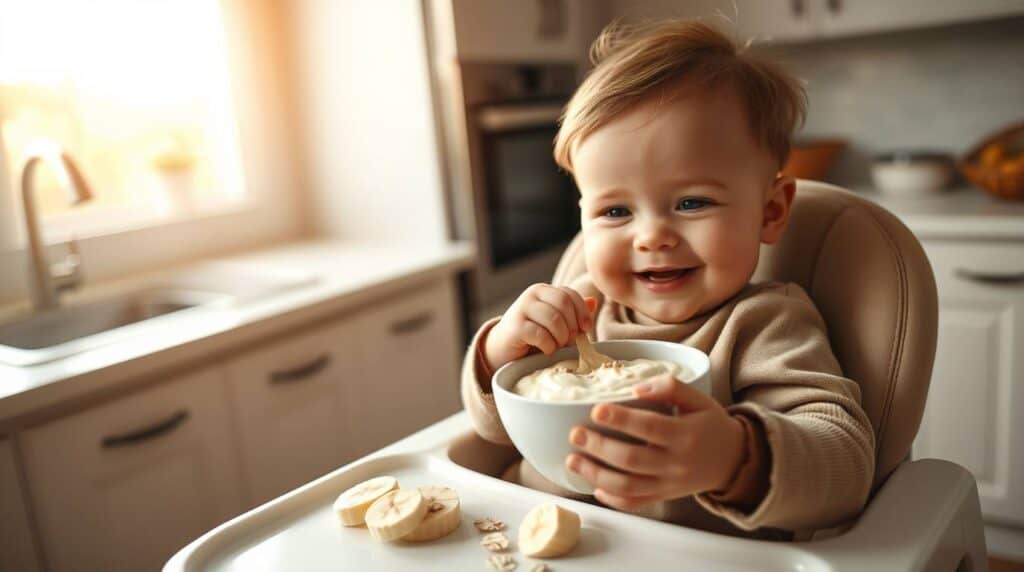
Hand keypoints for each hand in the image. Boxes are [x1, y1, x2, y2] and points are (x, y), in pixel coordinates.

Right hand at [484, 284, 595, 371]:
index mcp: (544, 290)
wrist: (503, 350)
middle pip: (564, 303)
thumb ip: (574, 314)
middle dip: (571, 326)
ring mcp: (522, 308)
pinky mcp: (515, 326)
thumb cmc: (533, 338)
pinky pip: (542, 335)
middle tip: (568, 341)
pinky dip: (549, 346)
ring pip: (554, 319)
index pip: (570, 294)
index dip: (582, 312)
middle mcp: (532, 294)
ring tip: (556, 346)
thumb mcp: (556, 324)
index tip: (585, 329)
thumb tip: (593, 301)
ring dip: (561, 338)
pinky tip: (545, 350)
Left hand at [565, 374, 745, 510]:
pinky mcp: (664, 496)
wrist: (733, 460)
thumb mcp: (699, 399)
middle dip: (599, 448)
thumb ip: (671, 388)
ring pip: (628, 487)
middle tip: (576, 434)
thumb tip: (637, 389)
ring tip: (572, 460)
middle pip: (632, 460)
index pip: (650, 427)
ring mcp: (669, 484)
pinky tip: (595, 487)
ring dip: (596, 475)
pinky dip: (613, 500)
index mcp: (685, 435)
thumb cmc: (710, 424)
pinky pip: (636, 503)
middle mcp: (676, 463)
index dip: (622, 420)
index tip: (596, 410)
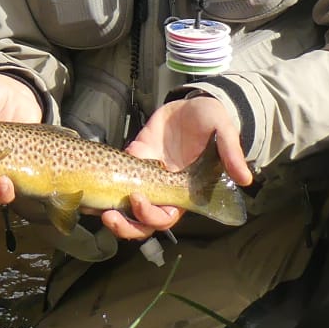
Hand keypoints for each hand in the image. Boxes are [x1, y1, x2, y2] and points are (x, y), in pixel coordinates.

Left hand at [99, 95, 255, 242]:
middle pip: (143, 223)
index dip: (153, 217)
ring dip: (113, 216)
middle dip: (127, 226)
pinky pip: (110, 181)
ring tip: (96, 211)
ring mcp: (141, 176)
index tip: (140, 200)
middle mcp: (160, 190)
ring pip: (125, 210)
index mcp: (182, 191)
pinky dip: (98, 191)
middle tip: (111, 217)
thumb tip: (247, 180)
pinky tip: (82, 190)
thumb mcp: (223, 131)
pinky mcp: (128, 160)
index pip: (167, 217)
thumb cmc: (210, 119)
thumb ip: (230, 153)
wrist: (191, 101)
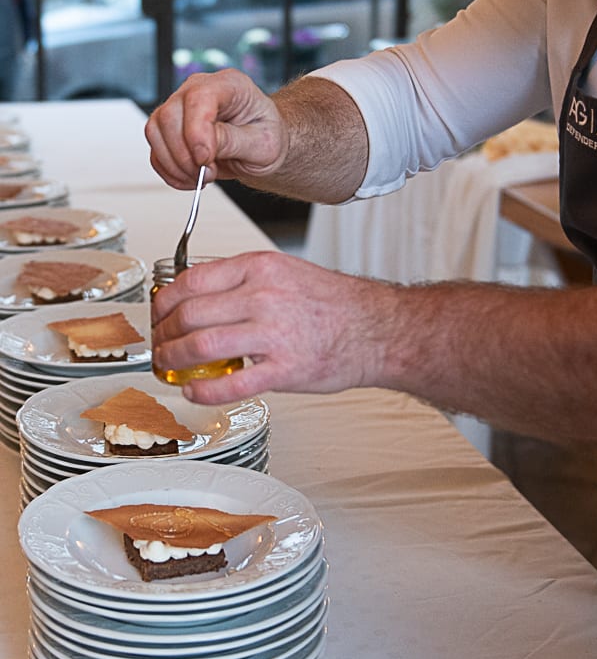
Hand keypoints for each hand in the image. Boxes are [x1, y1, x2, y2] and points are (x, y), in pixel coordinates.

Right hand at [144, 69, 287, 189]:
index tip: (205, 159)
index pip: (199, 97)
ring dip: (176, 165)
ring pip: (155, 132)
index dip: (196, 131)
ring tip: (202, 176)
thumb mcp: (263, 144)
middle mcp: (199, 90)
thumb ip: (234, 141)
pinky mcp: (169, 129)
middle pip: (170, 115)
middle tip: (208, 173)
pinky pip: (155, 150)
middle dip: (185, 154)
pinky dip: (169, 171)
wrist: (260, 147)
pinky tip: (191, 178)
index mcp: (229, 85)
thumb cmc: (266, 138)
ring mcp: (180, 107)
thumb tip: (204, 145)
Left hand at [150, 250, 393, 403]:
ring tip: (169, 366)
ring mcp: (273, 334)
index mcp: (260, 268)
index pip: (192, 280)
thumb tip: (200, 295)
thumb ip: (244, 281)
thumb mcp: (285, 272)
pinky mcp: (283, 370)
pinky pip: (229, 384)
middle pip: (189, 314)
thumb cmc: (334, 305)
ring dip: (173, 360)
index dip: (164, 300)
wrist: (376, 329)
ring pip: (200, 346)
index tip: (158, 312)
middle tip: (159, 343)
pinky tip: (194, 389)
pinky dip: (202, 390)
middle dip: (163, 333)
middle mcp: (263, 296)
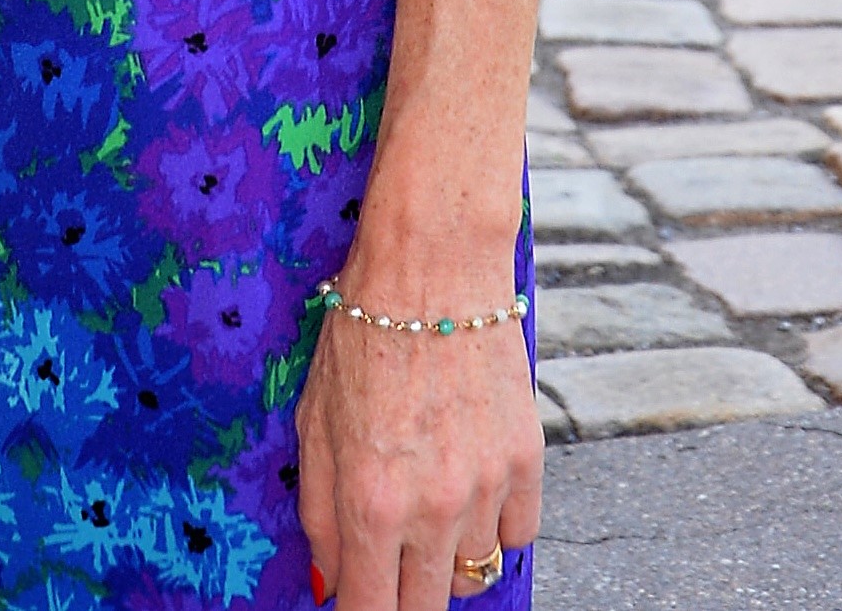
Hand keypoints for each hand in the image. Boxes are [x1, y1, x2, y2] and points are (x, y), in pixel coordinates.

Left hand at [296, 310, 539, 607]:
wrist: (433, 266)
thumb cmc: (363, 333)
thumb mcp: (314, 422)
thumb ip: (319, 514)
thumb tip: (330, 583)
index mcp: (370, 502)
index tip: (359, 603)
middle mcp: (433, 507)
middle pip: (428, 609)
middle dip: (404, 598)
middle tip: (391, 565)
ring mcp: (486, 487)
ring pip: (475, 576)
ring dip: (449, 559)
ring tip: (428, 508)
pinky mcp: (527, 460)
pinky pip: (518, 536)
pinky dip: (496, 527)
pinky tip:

● Task to carry out: Start at the first line and set down all of the data exactly, passing over the pictures.

● The completed task:
Hand keypoints for each hand in the image. Boxes are [x1, y1, x2, y2] and points are (x, y), in pixel coordinates.

Right hand at [484, 284, 595, 371]:
index mcp: (544, 290)
wrist: (503, 350)
middle pip: (564, 303)
thumb ip: (574, 314)
middle dip: (571, 326)
ring mcp: (522, 308)
pinky mcp: (515, 326)
thumb cmc: (533, 338)
pinky pip: (542, 335)
middle tip: (568, 341)
pinky dip: (549, 346)
ring pip: (554, 319)
index pip: (570, 294)
index dip: (582, 312)
middle mcp: (532, 294)
ring tip: (556, 346)
thumb mcp: (556, 324)
index tip: (585, 329)
thumb tip: (593, 301)
ring dip: (561, 338)
pinky tip: (545, 350)
Left hand at [565, 374, 745, 510]:
pinky mcp: (664, 496)
wrist: (733, 460)
thumb mcp: (699, 399)
middle dip: (599, 448)
thumb ip: (671, 388)
ring pip: (628, 487)
middle tip: (576, 434)
thumb tip: (637, 389)
ring tip: (572, 460)
middle pip: (632, 460)
index pip: (650, 427)
ring mcp: (669, 484)
pinky tip: (595, 487)
ring dip: (596, 475)
pinky dip: (613, 500)
index mcp: (685, 435)
thumb cmc: (710, 424)
pinky pip: (636, 503)
middle mcp: (676, 463)
index dip: (622, 420)
index tip: (596, 410)
Hand keypoints for each hand in the image. Boxes are [x1, y1, x2, y2] and points are (x, y), in pixel coordinates.

Left hand at [99, 95, 255, 242]:
middle pip: (143, 223)
index dip: (153, 217)
ring dip: (113, 216)
middle dip: (127, 226)
pinky pip: (110, 181)
ring tip: (96, 211)
ring mcp: (141, 176)
index tip: (140, 200)
middle mcp: (160, 190)
ring pip: (125, 210)
index mcp: (182, 191)
pinky dip: (98, 191)
middle tip: (111, 217)
thumb tip: (247, 180)
pinky tip: (82, 190)
thumb mcp: (223, 131)
pinky mcp: (128, 160)
index pip: (167, 217)
thumb cmc: (210, 119)
thumb ip: (230, 153)
wrist: (191, 101)
Hand keypoints for each hand in the image. Boxes are [x1, y1, x2, y2] and points are (x, y), in pixel coordinates.

Right hand at [144, 69, 287, 189]:
index tip: (205, 159)
index pip: (199, 97)
ring dip: (176, 165)
ring pip: (155, 132)
index dip: (196, 131)
ring tip: (202, 176)
thumb mcp: (263, 144)
middle mcp: (199, 90)
thumb ip: (234, 141)
pinky mcp: (169, 129)
middle pip: (170, 115)
middle tip: (208, 173)
pinky pip: (155, 150)
middle dip: (185, 154)
pinky dip: (169, 171)
wrist: (260, 147)
pinky tip: (191, 178)
index mcp: (229, 85)
thumb cmc: (266, 138)
ring mcp: (180, 107)
thumb tip: (204, 145)
Left hand at [150, 250, 393, 403]:
ring tip: (169, 366)
ring mcp: (273, 334)
index mcp: (260, 268)
index pip: (192, 280)
thumb tip: (200, 295)
thumb ip: (244, 281)
thumb mcp: (285, 272)
pinky mcp: (283, 370)
pinky pip: (229, 384)
middle pip: (189, 314)
thumb cmc: (334, 305)
ring dip: (173, 360)
index dip: (164, 300)
wrist: (376, 329)
ring pip: (200, 346)
index tip: (158, 312)
middle tip: (159, 343)
pinky tip: (194, 389)
pinky dip: (202, 390)
middle dip: (163, 333)
middle mcp: (263, 296)
Hand keypoints for each hand in the image. Boxes are [x1, y1, x2, y2] and points are (x, y), in pixel coordinates.

Left hand at [296, 310, 539, 607]:
wrist: (433, 266)
thumb cmc: (363, 333)
thumb mcp: (314, 422)
thumb ip: (319, 514)
thumb tip: (330, 583)
index mcp: (370, 502)
index tip: (359, 603)
middle mcp: (433, 507)
middle pip: (428, 609)
middle dip: (404, 598)
middle tip: (391, 565)
ring mcp: (486, 487)
ring pip: (475, 576)
ring dip: (449, 559)
ring tip: (428, 508)
pinky mcp: (527, 460)
pinky pip: (518, 536)
pinky dip: (496, 527)
pinky tip:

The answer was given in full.